Le ricette per competere le conosciamo, ma viste in quest’ottica emergono talmente nitide e lapalissiane che quasi ci vergogniamo a ricordarle: semplificare la burocrazia della pubblica amministrazione e abbassare le tasse (soprattutto al Sud, per quanto sia possibile differenziare) per agevolare gli investimenti produttivi e la nascita di nuove imprese, se possibile attraverso l’afflusso di capitali esteri.

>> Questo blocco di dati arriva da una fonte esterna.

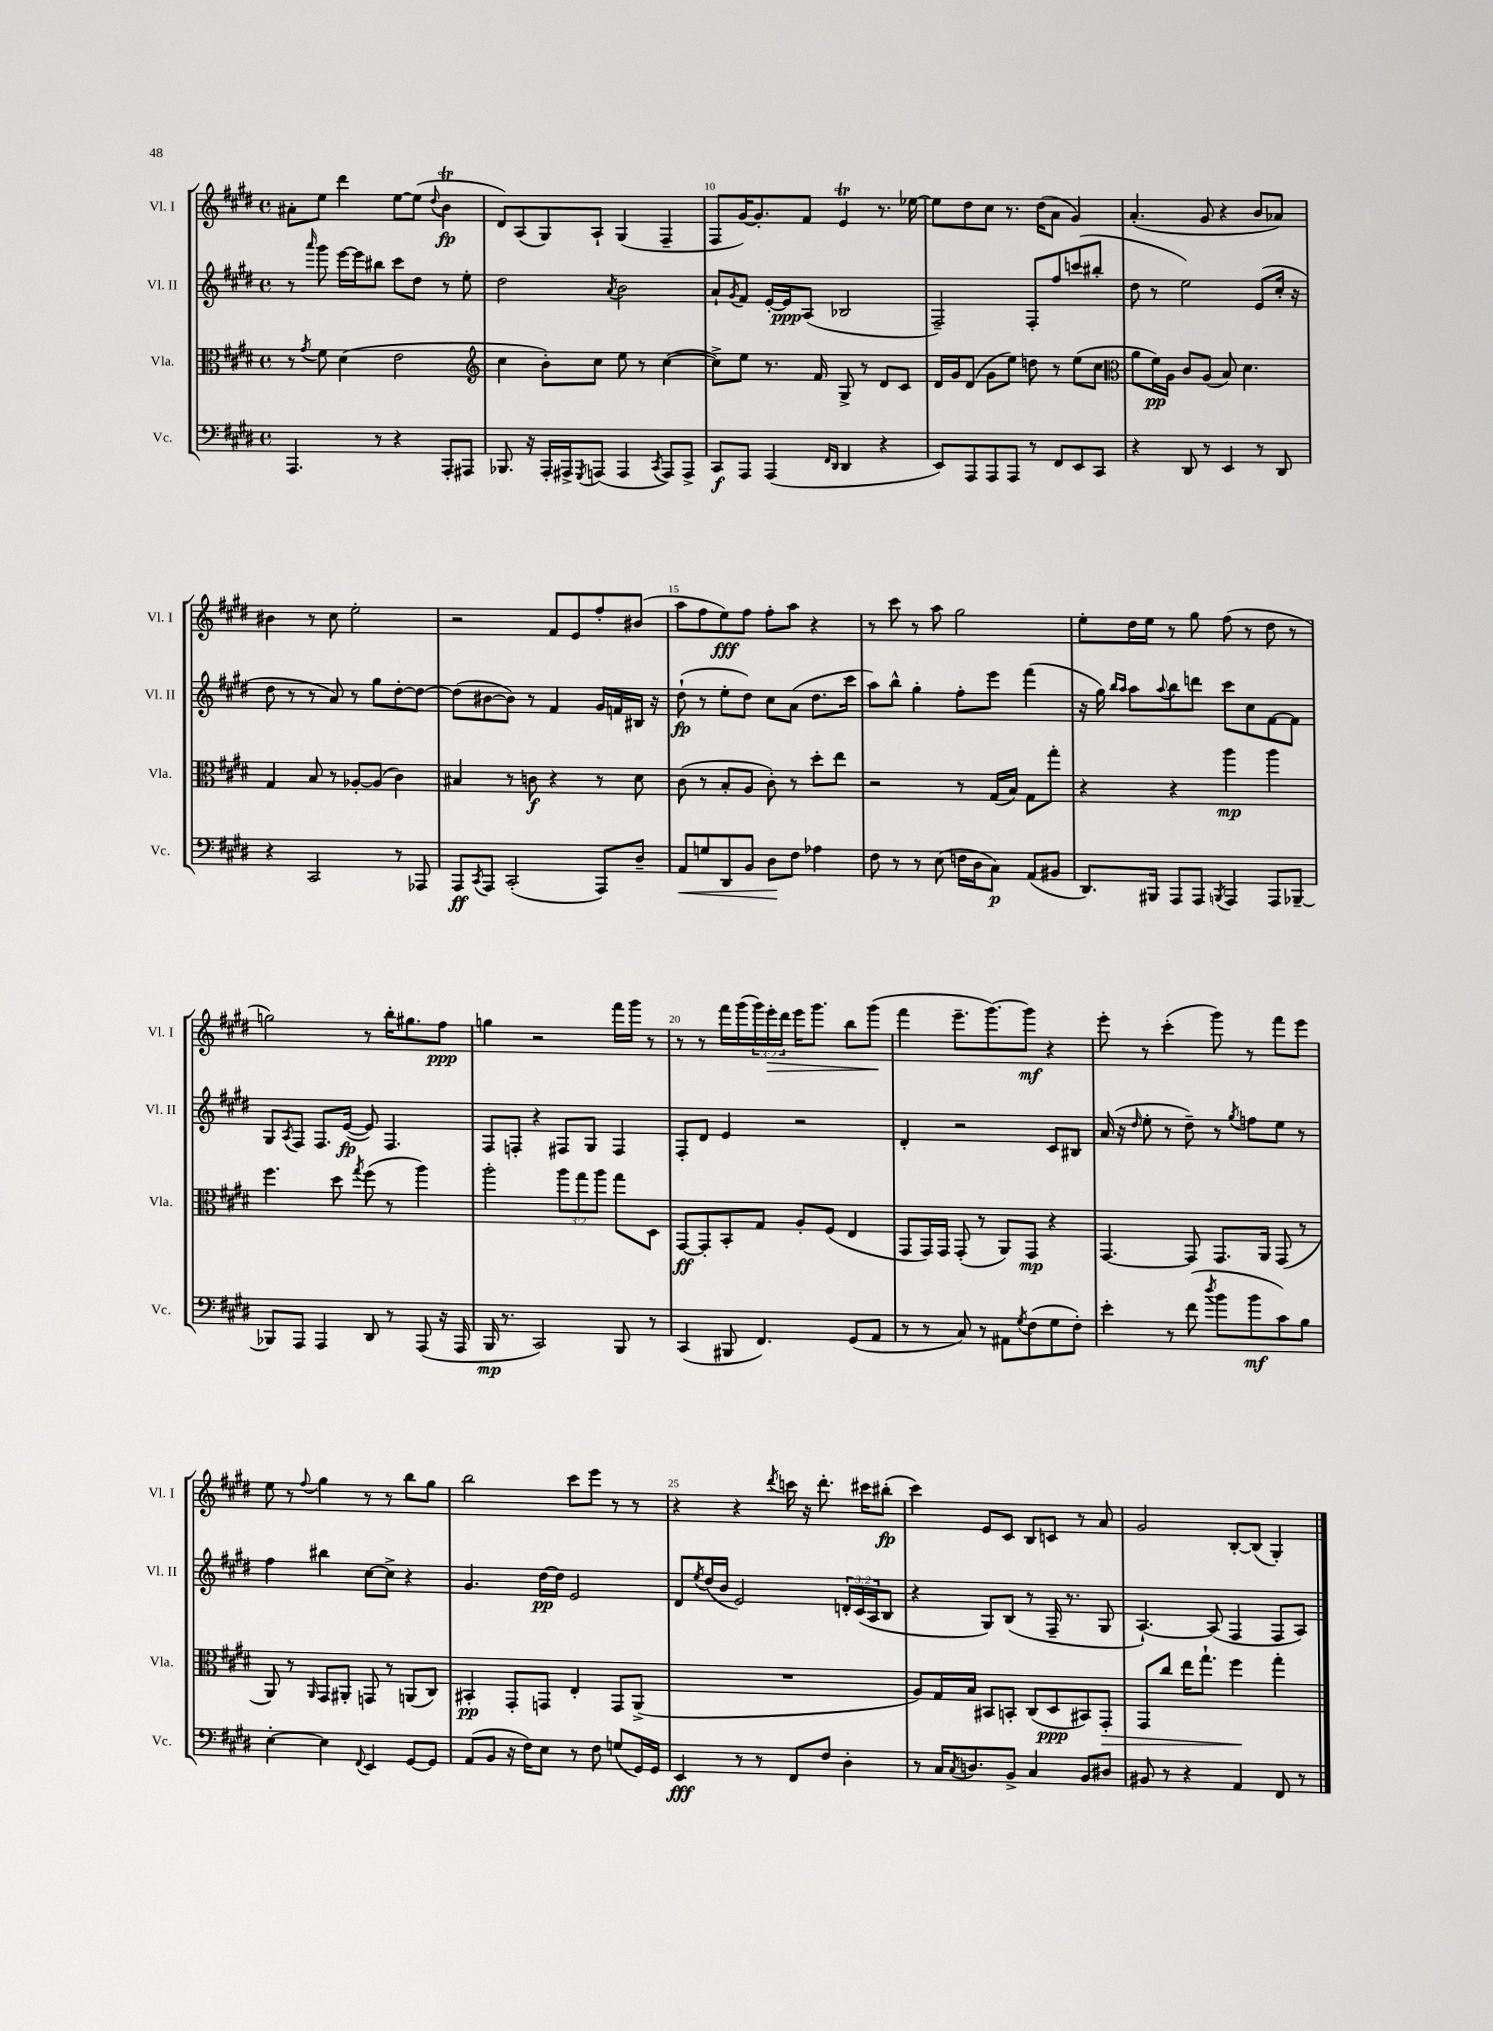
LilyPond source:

<<
\new StaffGroup <<
\new Staff = "s0" \with { instrumentName = "Vl. I" shortInstrumentName = "Vl. I" } {
    \clef treble \key e \major \defaultTimeSignature \time 4/4 \override Staff.TupletNumber.text = #tuplet-number::calc-fraction-text
    ais'8-. e''8 dis'''4 e''8~ e''8( \appoggiatura { dis''8 } b'4\trill\fp |
    dis'8) a8( gis8) a8-! gis4( fis4-- |
    fis8 gis'16~) gis'8.-. fis'8 e'4\trill r8. ees''16~ |
    ees''8 dis''8 cis''8 r8. dis''16( a'8 gis'4) |
    a'4.-.( gis'8 r4 b'8 aes'8) |
    bis'4 r8 cis''8 e''2-. |
    r2 fis'8 e'8 fis''8-. bis'8( |
    a''8 fis''8 e''8\fff) fis''8 fis''8-. a''8 r4 |
    r8 cis'''8 r8 a''8 gis''2 |
    e''8-. dis''16 e''16 r8 gis''8 fis''8( r8 dis''8 r8 |
    g''2) r8 b''16-. gis''8. fis''8\ppp |
    g''4 r2 fis'''16 gis'''16 r8 |
    r8 r8 fis'''16 gis'''16( \tuplet 3/2 { gis'''16) e'''16-.\> dis'''16 } e'''16 gis'''8. b''8 gis'''8\!( |
    fis'''4 e'''8.-- gis'''8.~) gis'''8\mf r4 |
    e'''8-. r8 cis'''4-.( gis'''8) r8 fis'''8 e'''8 |
    e''8 r8 \appoggiatura { fis''8 } gis''4 r8 r8 b''8 gis''8 |
    b''2 cis'''8 e'''8 r8 r8 |
    r4 r4 \acciaccatura { dis'''8 } c'''16 r16 dis'''8.-. cis'''16 bis''8-.\fp( |
    cis'''4) e'8 cis'8 b8 c'8 r8 a'8 |
    gis'2 b8~-. b8( gis4-.) \bar "|." |
}
\new Staff = "s1" \with { instrumentName = "Vl. II" shortInstrumentName = "Vl. II" } {
    \clef treble \key e \major \defaultTimeSignature \time 4/4 \override Staff.TupletNumber.text = #tuplet-number::calc-fraction-text
    r8 \grace { a'''16 } gis'''8 e'''16~ e'''16 bis''8 cis'''8 dis''8 r8 e''8-. |
    dis''2 \acciaccatura { a'8 } b'2 |
    a'8-! \acciaccatura { gis'8 } fis'8 e'16~-. e'16\ppp a8( bes2 |
    fis2--) fis8-. fis''8 c'''8( bis''8-. |
    dis''8 r8 e''2) e'8( cis''16-. r16 |
    dis''8 r8 r8 a'8) r8 gis''8 dis''8~-. dis''8~ |
    dis''8( bis'8~ bis'8) r8 fis'4 gis'16 f'16 bis16 r16 |
    dis''8-!\fp( r8 e''8-. dis''8) cis''8 a'8( dis''8. cis'''16 |
    a''8) b''8-^ gis''4-. fis''8-. e'''8 fis'''4( |
    r16 gis''16) \grace { b''16 a''16 } a''8 \appoggiatura { a''8 } b''8 d'''8 cis'''8 cis''8 fis'8~ fis'8 |
    gis8 \acciaccatura { a8 } fis8 fis8. e'16~\fp( e'8) fis4. |
    fis8 f8-. r4 fis8 gis8 fis4 |
    fis8-. dis'8 e'4 r2 |
    dis'4-. r2 cis'8 bis8 |
    a'16( r16 \grace { dis''16 } e''8-. r8 dis''8--) r8 \acciaccatura { gis''8 } f''8 e''8 r8 |
    fis''4 bis''4 cis''8~ cis''8-> r4 |
    gis'4. dis''16~\pp dis''16 e'2 |
    dis'8 \acciaccatura { e''8 } dis''16( b'16 e'2) \tuplet 3/2 { d'16-. cis'16( a16 } b8 |
    r4 gis8) b8( r8 fis16-- r8. gis8 |
    a4.~-!) a8( fis4 fis8 a8) \bar "|." |
}
\new Staff = "s2" \with { instrumentName = "Vla." shortInstrumentName = "Vla." } {
    \clef alto \key e \major \defaultTimeSignature \time 4/4 \override Staff.TupletNumber.text = #tuplet-number::calc-fraction-text
    r8 \acciaccatura { gis'8 } fis'8 dis'4( e'2 |
    \clef treble cis''4 b'8-.) cis''8 e''8 r8 cis''4~( |
    cis''8->) e''8 r8. fis'16 gis8-> r8 dis'8 cis'8 |
    dis'16 gis'16 dis'8( gis'8 e''8) d''8 r8 e''8( cis''8 |
    \clef alto a'8 fis'16\pp) a16 cis'8 a8( b8) dis'4. |
    gis4 b8 r8 aes8~-. aes8( cis'4) |
    bis4 r8 c'8\f r4 r8 dis'8 |
    cis'8( r8 b8-. a8 cis'8-.) r8 dis''8-. e''8 |
    r2 r8 gis16( b16) gis8 gis''8-. |
    r4 r4 a''4\mp a''4 |
    fis''4. dis''8 \acciaccatura { gis''8 } fis''8( r8 a''4) |
    a''2-. \tuplet 3/2 { a''8 gis''8 a''8 } gis''8 dis8 |
    gis,8~\ff gis,8-. b,8-. gis8 a8-. fis8( e4 |
    gis,8 gis,16) gis,16 gis,8-.( r8 a,8) gis,8\mp r4 |
    gis,4.~ gis,8 gis,8. a,16 gis,8( r8 |
    a,8) r8 \grace { a,16 } gis,8 ais,8-. g,8 r8 a,8( cis8) |
    bis,4-.\pp gis,8-. g,8 e4-. g,8 a,8->( |
    R1 |
    a8) gis16 b16 bis,8 b,8-. cis8( dis8\ppp bis,8) gis,8-.\> |
    gis,8 cis''8 e''16 gis''8.-! fis''4\! gis''4-. \bar "|." |
}
\new Staff = "s3" \with { instrumentName = "Vc." shortInstrumentName = "Vc." } {
    \clef bass \key e \major \defaultTimeSignature \time 4/4
    a,,4. r8 r4 a,,8-. ais,,8 |
    bes,,8. r16 a,,16-. ais,,16-> \acciaccatura { gis,,8 } a,,8( a,,4 \acciaccatura { cis,8 } a,,8) a,,8-> |
    cis,8\f a,,8 a,,4( \grace { fis,16 dis,16 } dis,4 r4 |
    e,8) a,,8 a,,8 a,,8 r8 fis,8 e,8 cis,8 |
    r4 dis,8 r8 e,4 r8 dis,8 |
    r4 cis,2 r8 aes,,8 |
    a,,8\ff \acciaccatura { cis,8 } a,,8 cis,2-.( a,,8) dis8-- |
    a,8\< g8 dis,8 b,8 dis8\! fis8 aes4 |
    fis8 r8 r8 e8( f16 dis16 cis8\p) a,8( bis,8 |
    dis,8.) bis,,16 a,,8 a,,8 \acciaccatura { b,,8 } a,,4 a,,8 bes,,8~-- |
    bes,,8 a,,8 a,,4 dis,8 r8 a,,8( r16 a,,16 |
    b,,16\mp r8. cis,2) b,,8 r8 |
    cis,4( bis,,8 fis,4.) gis,8( a,8 |
    r8 r8 cis8) r8 ais,8 \acciaccatura { gis8 } fis8( gis8 fis8-.) |
    e'4-. r8 fis'8( \acciaccatura { dis''8 } b'8 b'8\mf cis'8) b8 |
    e4~-. e4 \appoggiatura { fis,8 } e,4 gis,8~ gis,8 |
    a,8( b,8 r16 fis16) e8 r8 fis8 g8( gis,16) gis,16 |
    e,4\fff r8 r8 fis,8 fis8 dis4-. |
    r8 cis16 \acciaccatura { cis8 } d8. b,8-> cis4 b,8 dis8 |
    bis,8 r8 r4 a,4 fis,8 r8 \bar "|." |
}
>>
>>
\layout { \context { \Score currentBarNumber = #8 \override BarNumber.break-visibility = ##(#f #t #t) barNumberVisibility = #(every-nth-bar-number-visible 5) } }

Tagliare drasticamente il cuneo fiscale, per ridare ai lavoratori il potere d’acquisto perduto ed essere concorrenziali nell’attrarre nuove intelligenze, anziché farcele scippare. Recuperare spazio di investimento pubblico per ricostruire una rete moderna di collegamenti infrastrutturale che rimettano al centro dello sviluppo aree del Paese oggi completamente tagliate fuori.

Nessuno, né il Pd prima, né il centrodestra prima ancora, né i gialloverdi adesso hanno mai considerato realmente quest’agenda una priorità: perché nel breve periodo non aumenta i consensi come un bel sussidio o una bella infornata di prepensionamenti. Perché produce effetti nel medio periodo. Perché bisogna togliere soldi altrove. L’esempio della prima manovra gialloverde è in questo senso paradigmatico: abbiamo caricato il nostro bilancio di circa 11,5 miliardi di spesa aggiuntiva per non fare nulla di tutto questo: nessun taglio del cuneo fiscale, nessuno snellimento burocratico, nessun investimento pubblico. Avessimo fatto una manovra che portava il deficit al 2,9% per finanziare una ricostruzione complessiva della rete infrastrutturale italiana dopo la tragedia del ponte Morandi, come aveva suggerito, inascoltato, Giancarlo Giorgetti, forse oggi non saremmo ultimi della classe. Avessimo davvero avviato un percorso di semplificazione radicale della burocrazia delle imprese e di digitalizzazione della Pa, tale da avvicinare l’Italia agli standard europei - non solo Danimarca, ma Spagna e Portogallo, oramai - ora magari racconteremmo della nascita di nuove realtà imprenditoriali. Avessimo un cuneo fiscale da Paese normale e non l’assurdo 47,9% attuale - il terzo più alto tra i Paesi Ocse - oggi magari gli stipendi varrebbero qualche euro in più.

Lo ripetiamo: niente di clamoroso. Ma se invece di fare a gara tra chi ha fatto meno peggio tra destra e sinistra, rossi, blu, gialli e verdi, cercassimo di capire perché stiamo arrancando da almeno dieci anni e siamo l’unico Paese europeo che ancora parla di crisi, e agissimo di conseguenza, forse cominceremmo davvero a risalire la china. Che dite?